En la Sevilla en la que vivió Manuel Blasco de Nebra, entre 1750 y 1784, eran ya bien conocidos los pianofortes. Y no sólo eran conocidos, sino que en esta ciudad hubo dos muy reconocidos talleres de fabricación de los nuevos intrumentos, el de Francisco Pérez Mirabal a mediados de siglo y el de Juan del Mármol en la década de los setenta y ochenta. Este último creó incluso algún intrumento mixto que presentaba tanto plumas como martillos, a caballo entre el clave y el piano.

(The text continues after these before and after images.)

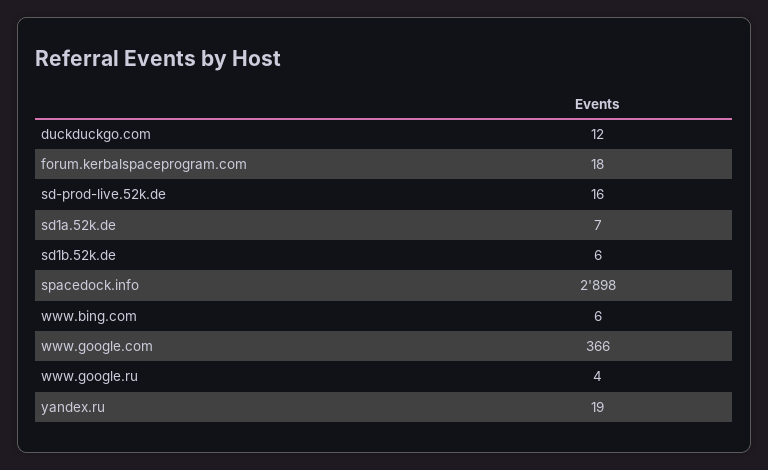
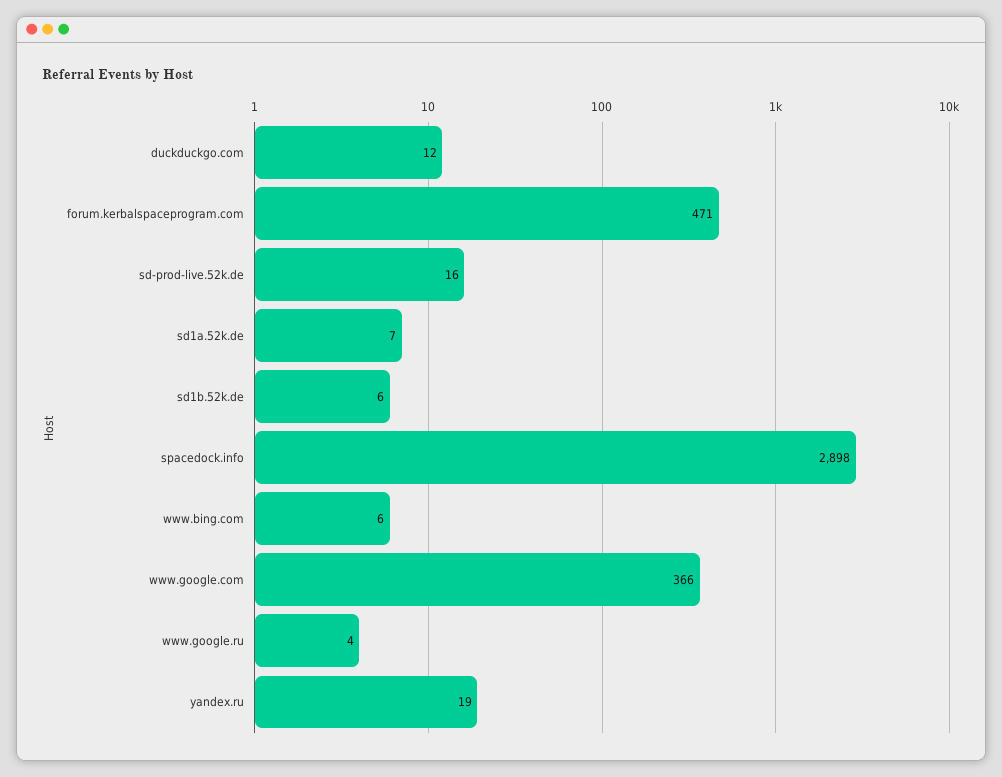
forum.kerbalspaceprogram.com: 18 -> 471

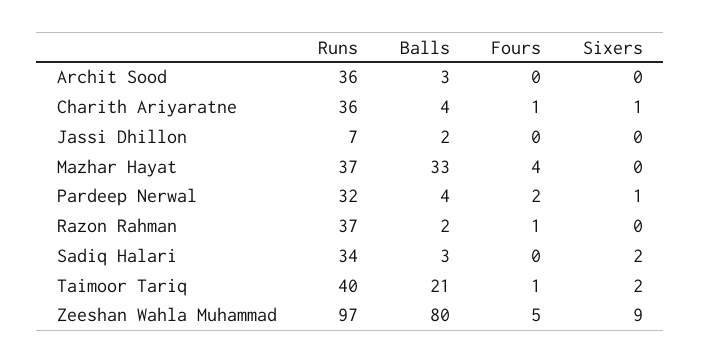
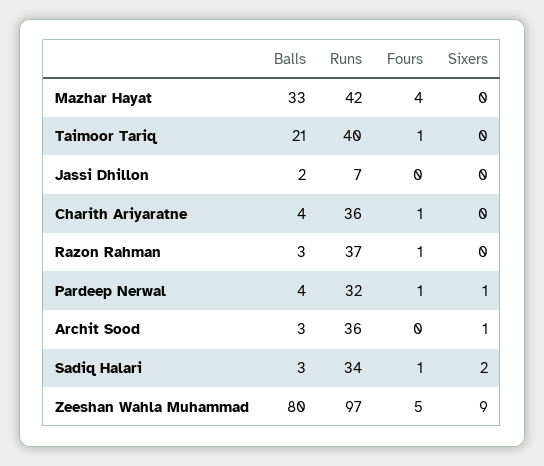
Sixers, Archit Sood: 0 -> 1
Sixers, Charith Ariyaratne: 1 -> 0
Runs, Mazhar Hayat: 37 -> 42
Fours, Pardeep Nerwal: 2 -> 1
Balls, Razon Rahman: 2 -> 3
Fours, Sadiq Halari: 0 -> 1
Sixers, Taimoor Tariq: 2 -> 0

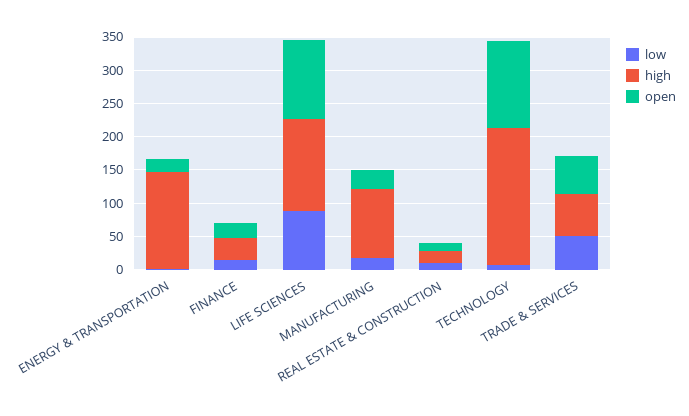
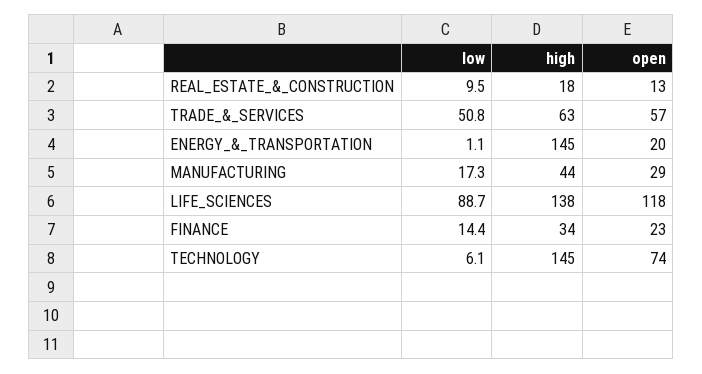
high, MANUFACTURING: 100 -> 44
high, TECHNOLOGY: 200 -> 145
open, TECHNOLOGY: 125 -> 74

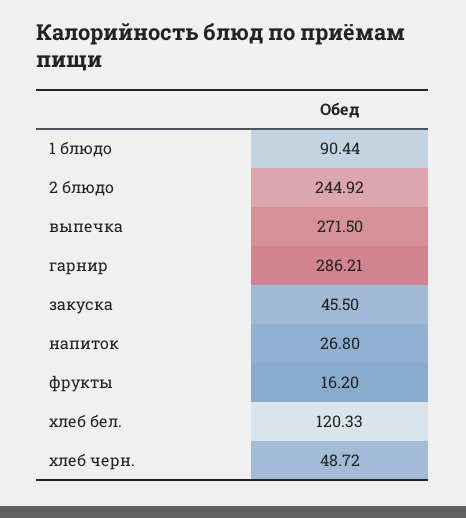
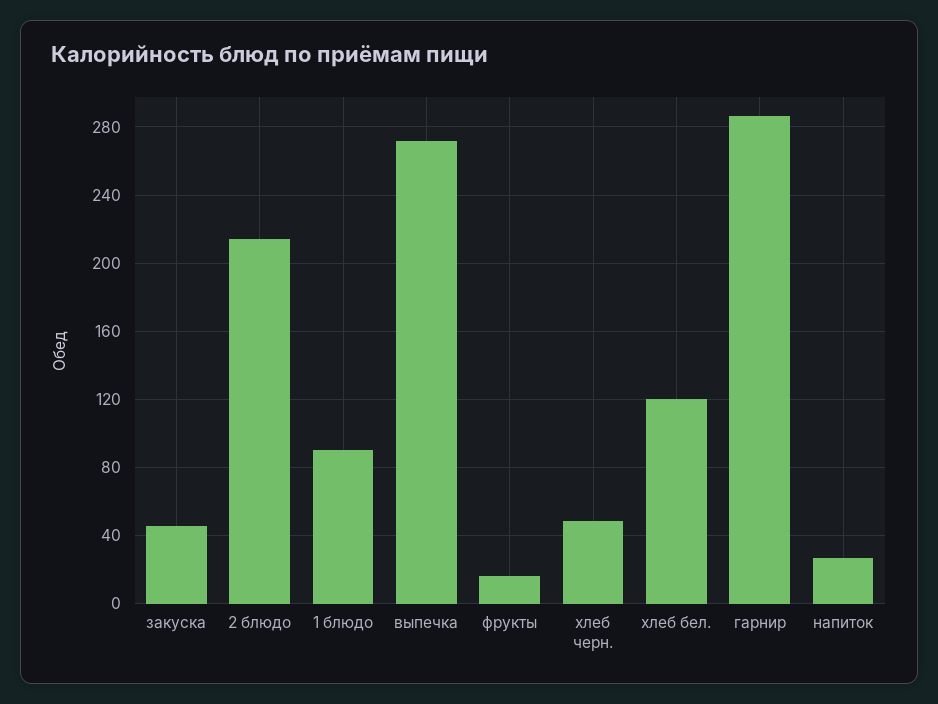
2 блюдо: 244.92 -> 215

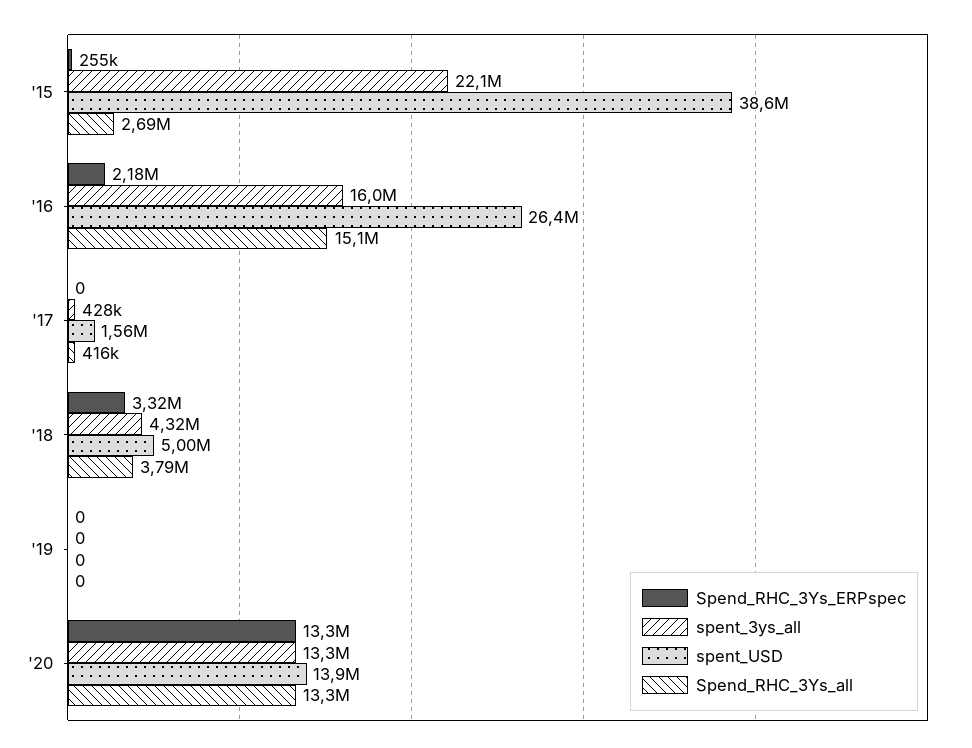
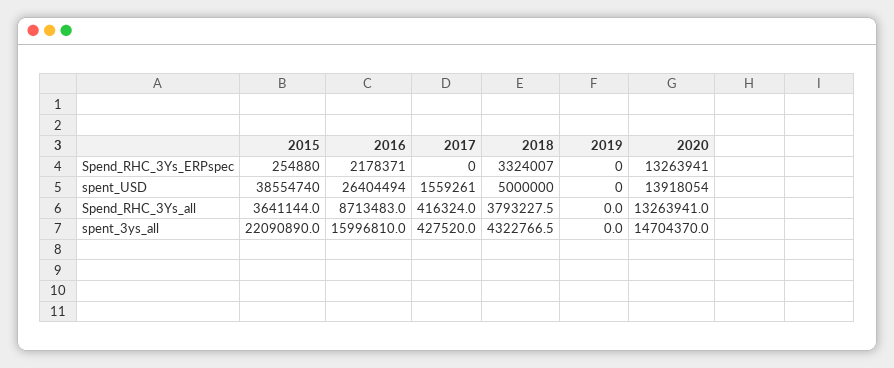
Spend_RHC_3Ys_all, '15: 2690000 -> 3641144
Spend_RHC_3Ys_all, '16: 15100000 -> 8713483
spent_3ys_all, '20: 13300000 -> 14704370

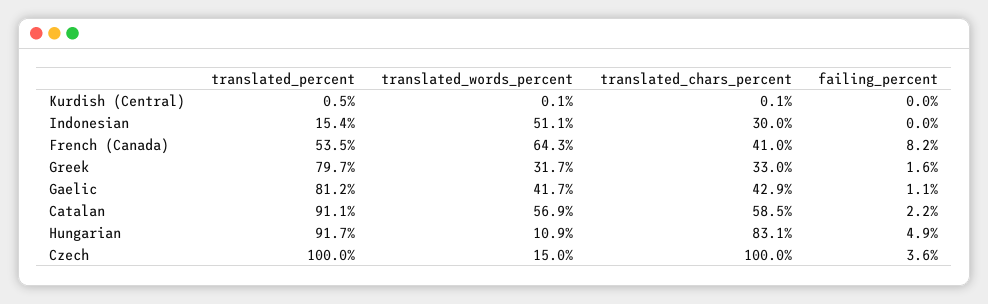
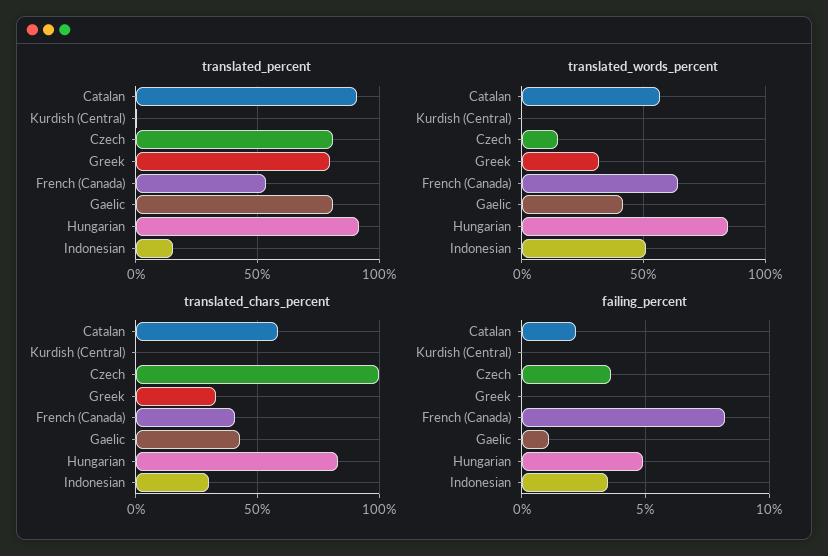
failing_percent, Indonesian: 0 -> 3.5
failing_percent, Greek: 1.6 -> 0
translated_words_percent, Hungarian: 10.9 -> 85
translated_percent, Czech: 100 -> 80

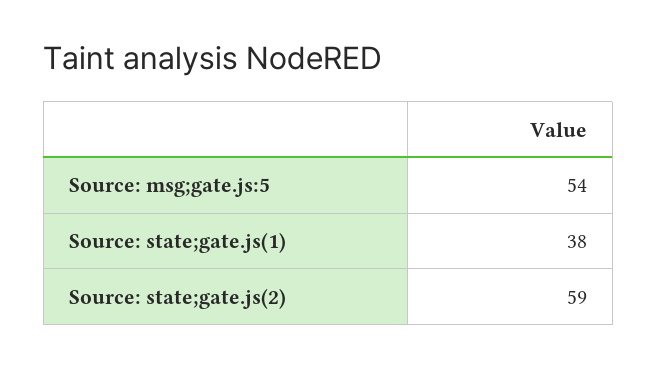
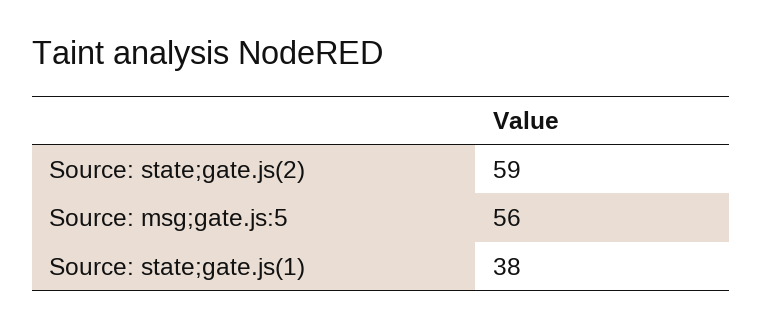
Source: msg;gate.js:5: 54 -> 56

Las sonatas de Blasco de Nebra ofrecen en sus portadas la posibilidad de ser interpretadas por cualquiera de los dos instrumentos. Javier Núñez nos las ha traído a este concierto desde su clave de maravillosos sonidos y colores. Los tiempos lentos de las sonatas fueron abordados con extremado mimo, pensando el peso de cada nota y poniendo de relieve el valor expresivo de los silencios. Llevó hasta el límite el tempo lento recreándose así en las abundantes y sorpresivas modulaciones, abundando así en el perfil soñador, pensativo, como de fantasía melancólica (sobre todo en las sonatas nº 5 y 1). Incluso se ayudó de los cambios de registro y teclado para ganar en gama cromática.

Precisamente esos cambios de teclado sirvieron para suplir las virtualidades de la alternancia piano/forte que el clave no permite. En las sonatas más de filiación scarlatiana funcionó gracias a la limpieza y agilidad de su digitación y la fantasía de su ornamentación. Y lo mismo en la de Gallés, muy atada al modelo del compositor napolitano. Pero en otras, la música parecía estar pidiendo el piano y los pedales para evitar ciertos pasajes borrosos. Fue el caso del Adagio de la sonata nº 4, que en sus primeros compases presenta uno abruptos cambios de densidad, de manera que más adelante la espesura de las texturas de algunos pasajes (bien en acordes, bien arpegiados) derivaba en cierta confusión dada la invariable vibración del clave frente a las posibilidades de controlar la resonancia de los apagadores del pianoforte. Y culminó el recital con toda una lección de sentido del ritmo (ya disfrutado en la muy castiza sonata de Gallés) y de virtuosismo con las variaciones sobre el fandango de Félix Máximo López.